**PROBLEM REQUIREMENTS**
Without the pictures, write out all the lines below exactly as they appear.

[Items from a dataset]
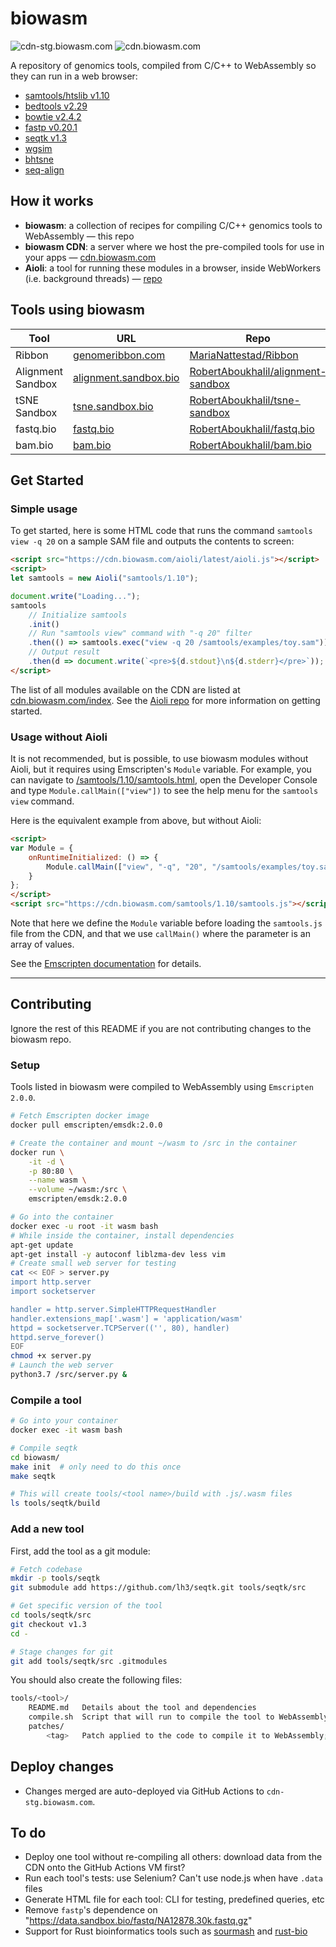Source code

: # biowasm

![cdn-stg.biowasm.com](https://github.com/biowasm/biowasm/workflows/Deploy%20biowasm-stg/badge.svg) ![cdn.biowasm.com](https://github.com/biowasm/biowasm/workflows/Deploy%20biowasm-prd/badge.svg)

A repository of genomics tools, compiled from C/C++ to WebAssembly so they can run in a web browser:

* [samtools/htslib v1.10](tools/samtools/README.md)
* [bedtools v2.29](tools/bedtools2/README.md)
* [bowtie v2.4.2](tools/bowtie2/README.md)
* [fastp v0.20.1](tools/fastp/README.md)
* [seqtk v1.3](tools/seqtk/README.md)
* [wgsim](tools/wgsim/README.md)
* [bhtsne](tools/bhtsne/README.md)
* [seq-align](tools/seq-align/README.md)


## How it works

* **biowasm**: a collection of recipes for compiling C/C++ genomics tools to WebAssembly &mdash; this repo
* **biowasm CDN**: a server where we host the pre-compiled tools for use in your apps &mdash; [cdn.biowasm.com](https://cdn.biowasm.com)
* **Aioli**: a tool for running these modules in a browser, inside WebWorkers (i.e. background threads) &mdash; [repo](https://github.com/biowasm/aioli)


## Tools using biowasm

| Tool | URL | Repo |
|-|-|-|
| Ribbon | [genomeribbon.com](https://genomeribbon.com) | [MariaNattestad/Ribbon](https://github.com/MariaNattestad/Ribbon) |
| Alignment Sandbox | [alignment.sandbox.bio](https://alignment.sandbox.bio/) | [RobertAboukhalil/alignment-sandbox](https://github.com/robertaboukhalil/alignment-sandbox) |
| tSNE Sandbox | [tsne.sandbox.bio](https://tsne.sandbox.bio/) | [RobertAboukhalil/tsne-sandbox](https://github.com/robertaboukhalil/tsne-sandbox) |
| fastq.bio | [fastq.bio](http://www.fastq.bio/) | [RobertAboukhalil/fastq.bio](https://github.com/robertaboukhalil/fastq.bio) |
| bam.bio | [bam.bio](http://www.bam.bio/) | [RobertAboukhalil/bam.bio](https://github.com/robertaboukhalil/bam.bio) |


## Get Started

### Simple usage

To get started, here is some HTML code that runs the command `samtools view -q 20` on a sample SAM file and outputs the contents to screen:

```html
<script src="https://cdn.biowasm.com/aioli/latest/aioli.js"></script>
<script>
let samtools = new Aioli("samtools/1.10");

document.write("Loading...");
samtools
    // Initialize samtools
    .init()
    // Run "samtools view" command with "-q 20" filter
    .then(() => samtools.exec("view -q 20 /samtools/examples/toy.sam"))
    // Output result
    .then(d => document.write(`<pre>${d.stdout}\n${d.stderr}</pre>`));
</script>
```

The list of all modules available on the CDN are listed at [cdn.biowasm.com/index](https://cdn.biowasm.com/index). See the [Aioli repo](https://github.com/biowasm/aioli#getting-started) for more information on getting started.

### Usage without Aioli

It is not recommended, but is possible, to use biowasm modules without Aioli, but it requires using Emscripten's `Module` variable. For example, you can navigate to [/samtools/1.10/samtools.html](https://cdn.biowasm.com/samtools/1.10/samtools.html), open the Developer Console and type `Module.callMain(["view"])` to see the help menu for the `samtools view` command.

Here is the equivalent example from above, but without Aioli:

```html
<script>
var Module = {
    onRuntimeInitialized: () => {
        Module.callMain(["view", "-q", "20", "/samtools/examples/toy.sam"]);
    }
};
</script>
<script src="https://cdn.biowasm.com/samtools/1.10/samtools.js"></script>
```

Note that here we define the `Module` variable before loading the `samtools.js` file from the CDN, and that we use `callMain()` where the parameter is an array of values.

See the [Emscripten documentation](https://emscripten.org/docs/api_reference/module.html) for details.

---

## Contributing

Ignore the rest of this README if you are not contributing changes to the biowasm repo.

### Setup

Tools listed in biowasm were compiled to WebAssembly using `Emscripten 2.0.0`.

```bash
# Fetch Emscripten docker image
docker pull emscripten/emsdk:2.0.0

# Create the container and mount ~/wasm to /src in the container
docker run \
    -it -d \
    -p 80:80 \
    --name wasm \
    --volume ~/wasm:/src \
    emscripten/emsdk:2.0.0

# Go into the container
docker exec -u root -it wasm bash
# While inside the container, install dependencies
apt-get update
apt-get install -y autoconf liblzma-dev less vim
# Create small web server for testing
cat << EOF > server.py
import http.server
import socketserver

handler = http.server.SimpleHTTPRequestHandler
handler.extensions_map['.wasm'] = 'application/wasm'
httpd = socketserver.TCPServer(('', 80), handler)
httpd.serve_forever()
EOF
chmod +x server.py
# Launch the web server
python3.7 /src/server.py &
```


### Compile a tool

```bash
# Go into your container
docker exec -it wasm bash

# Compile seqtk
cd biowasm/
make init  # only need to do this once
make seqtk

# This will create tools/<tool name>/build with .js/.wasm files
ls tools/seqtk/build
```


### Add a new tool

First, add the tool as a git module:

```bash
# Fetch codebase
mkdir -p tools/seqtk
git submodule add https://github.com/lh3/seqtk.git tools/seqtk/src

# Get specific version of the tool
cd tools/seqtk/src
git checkout v1.3
cd -

# Stage changes for git
git add tools/seqtk/src .gitmodules
```

You should also create the following files:

```bash
tools/<tool>/
    README.md   Details about the tool and dependencies
    compile.sh  Script that will run to compile the tool to WebAssembly (can use `$EM_FLAGS` for common flags)
    patches/    
        <tag>   Patch applied to the code to compile it to WebAssembly; branch- or tag-specific (optional)
```

## Deploy changes

* Changes merged are auto-deployed via GitHub Actions to `cdn-stg.biowasm.com`.


## To do

- Deploy one tool without re-compiling all others: download data from the CDN onto the GitHub Actions VM first?
- Run each tool's tests: use Selenium? Can't use node.js when have `.data` files
- Generate HTML file for each tool: CLI for testing, predefined queries, etc
- Remove `fastp`'s dependence on "https://data.sandbox.bio/fastq/NA12878.30k.fastq.gz"
- Support for Rust bioinformatics tools such as [sourmash](https://github.com/dib-lab/sourmash/tree/v3.2.2/src/core) and [rust-bio](https://github.com/rust-bio/rust-bio)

**ANSWER SECTION**
Source code

: # biowasm

![cdn-stg.biowasm.com](https://github.com/biowasm/biowasm/workflows/Deploy%20biowasm-stg/badge.svg) ![cdn.biowasm.com](https://github.com/biowasm/biowasm/workflows/Deploy%20biowasm-prd/badge.svg)

A repository of genomics tools, compiled from C/C++ to WebAssembly so they can run in a web browser:

* [samtools/htslib v1.10](tools/samtools/README.md)
* [bedtools v2.29](tools/bedtools2/README.md)
* [bowtie v2.4.2](tools/bowtie2/README.md)
* [fastp v0.20.1](tools/fastp/README.md)
* [seqtk v1.3](tools/seqtk/README.md)
* [wgsim](tools/wgsim/README.md)
* [bhtsne](tools/bhtsne/README.md)
* [seq-align](tools/seq-align/README.md)


## How it works

* **biowasm**: a collection of recipes for compiling C/C++ genomics tools to WebAssembly &mdash; this repo
* **biowasm CDN**: a server where we host the pre-compiled tools for use in your apps &mdash; [cdn.biowasm.com](https://cdn.biowasm.com)
* **Aioli**: a tool for running these modules in a browser, inside WebWorkers (i.e. background threads) &mdash; [repo](https://github.com/biowasm/aioli)


## Tools using biowasm

| Tool | URL | Repo |
|-|-|-|
| Ribbon | [genomeribbon.com](https://genomeribbon.com) | [MariaNattestad/Ribbon](https://github.com/MariaNattestad/Ribbon) |
| Alignment Sandbox | [alignment.sandbox.bio](https://alignment.sandbox.bio/) | [RobertAboukhalil/alignment-sandbox](https://github.com/robertaboukhalil/alignment-sandbox) |
| tSNE Sandbox | [tsne.sandbox.bio](https://tsne.sandbox.bio/) | [RobertAboukhalil/tsne-sandbox](https://github.com/robertaboukhalil/tsne-sandbox) |
| fastq.bio | [fastq.bio](http://www.fastq.bio/) | [RobertAboukhalil/fastq.bio](https://github.com/robertaboukhalil/fastq.bio) |
| bam.bio | [bam.bio](http://www.bam.bio/) | [RobertAboukhalil/bam.bio](https://github.com/robertaboukhalil/bam.bio) |


## Get Started

### Simple usage

To get started, here is some HTML code that runs the command `samtools view -q 20` on a sample SAM file and outputs the contents to screen:

```html
<script src="https://cdn.biowasm.com/aioli/latest/aioli.js"></script>
<script>
let samtools = new Aioli("samtools/1.10");

document.write("Loading...");
samtools
    // Initialize samtools
    .init()
    // Run "samtools view" command with "-q 20" filter
    .then(() => samtools.exec("view -q 20 /samtools/examples/toy.sam"))
    // Output result
    .then(d => document.write(`<pre>${d.stdout}\n${d.stderr}</pre>`));
</script>
```

The list of all modules available on the CDN are listed at [cdn.biowasm.com/index](https://cdn.biowasm.com/index). See the [Aioli repo](https://github.com/biowasm/aioli#getting-started) for more information on getting started.

### Usage without Aioli

It is not recommended, but is possible, to use biowasm modules without Aioli, but it requires using Emscripten's `Module` variable. For example, you can navigate to [/samtools/1.10/samtools.html](https://cdn.biowasm.com/samtools/1.10/samtools.html), open the Developer Console and type `Module.callMain(["view"])` to see the help menu for the `samtools view` command.

Here is the equivalent example from above, but without Aioli:

```html
<script>
var Module = {
    onRuntimeInitialized: () => {
        Module.callMain(["view", "-q", "20", "/samtools/examples/toy.sam"]);
    }
};
</script>
<script src="https://cdn.biowasm.com/samtools/1.10/samtools.js"></script>
```

Note that here we define the `Module` variable before loading the `samtools.js` file from the CDN, and that we use `callMain()` where the parameter is an array of values.

See the [Emscripten documentation](https://emscripten.org/docs/api_reference/module.html) for details.

---

## Contributing

Ignore the rest of this README if you are not contributing changes to the biowasm repo.

### Setup

Tools listed in biowasm were compiled to WebAssembly using `Emscripten 2.0.0`.

```bash
# Fetch Emscripten docker image
docker pull emscripten/emsdk:2.0.0

# Create the container and mount ~/wasm to /src in the container
docker run \
    -it -d \
    -p 80:80 \
    --name wasm \
    --volume ~/wasm:/src \
    emscripten/emsdk:2.0.0

# Go into the container
docker exec -u root -it wasm bash
# While inside the container, install dependencies
apt-get update
apt-get install -y autoconf liblzma-dev less vim
# Create small web server for testing
cat << EOF > server.py
import http.server
import socketserver

handler = http.server.SimpleHTTPRequestHandler
handler.extensions_map['.wasm'] = 'application/wasm'
httpd = socketserver.TCPServer(('', 80), handler)
httpd.serve_forever()
EOF
chmod +x server.py
# Launch the web server
python3.7 /src/server.py &
```


### Compile a tool

```bash
# Go into your container
docker exec -it wasm bash

# Compile seqtk
cd biowasm/
make init  # only need to do this once
make seqtk

# This will create tools/<tool name>/build with .js/.wasm files
ls tools/seqtk/build
```


### Add a new tool

First, add the tool as a git module:

```bash
# Fetch codebase
mkdir -p tools/seqtk
git submodule add https://github.com/lh3/seqtk.git tools/seqtk/src

# Get specific version of the tool
cd tools/seqtk/src
git checkout v1.3
cd -

# Stage changes for git
git add tools/seqtk/src .gitmodules
```

You should also create the following files:

```bash
tools/<tool>/
    README.md   Details about the tool and dependencies
    compile.sh  Script that will run to compile the tool to WebAssembly (can use `$EM_FLAGS` for common flags)
    patches/    
        <tag>   Patch applied to the code to compile it to WebAssembly; branch- or tag-specific (optional)
```

## Deploy changes

* Changes merged are auto-deployed via GitHub Actions to `cdn-stg.biowasm.com`.


## To do

- Deploy one tool without re-compiling all others: download data from the CDN onto the GitHub Actions VM first?
- Run each tool's tests: use Selenium? Can't use node.js when have `.data` files
- Generate HTML file for each tool: CLI for testing, predefined queries, etc
- Remove `fastp`'s dependence on "https://data.sandbox.bio/fastq/NA12878.30k.fastq.gz"
- Support for Rust bioinformatics tools such as [sourmash](https://github.com/dib-lab/sourmash/tree/v3.2.2/src/core) and [rust-bio](https://github.com/rust-bio/rust-bio)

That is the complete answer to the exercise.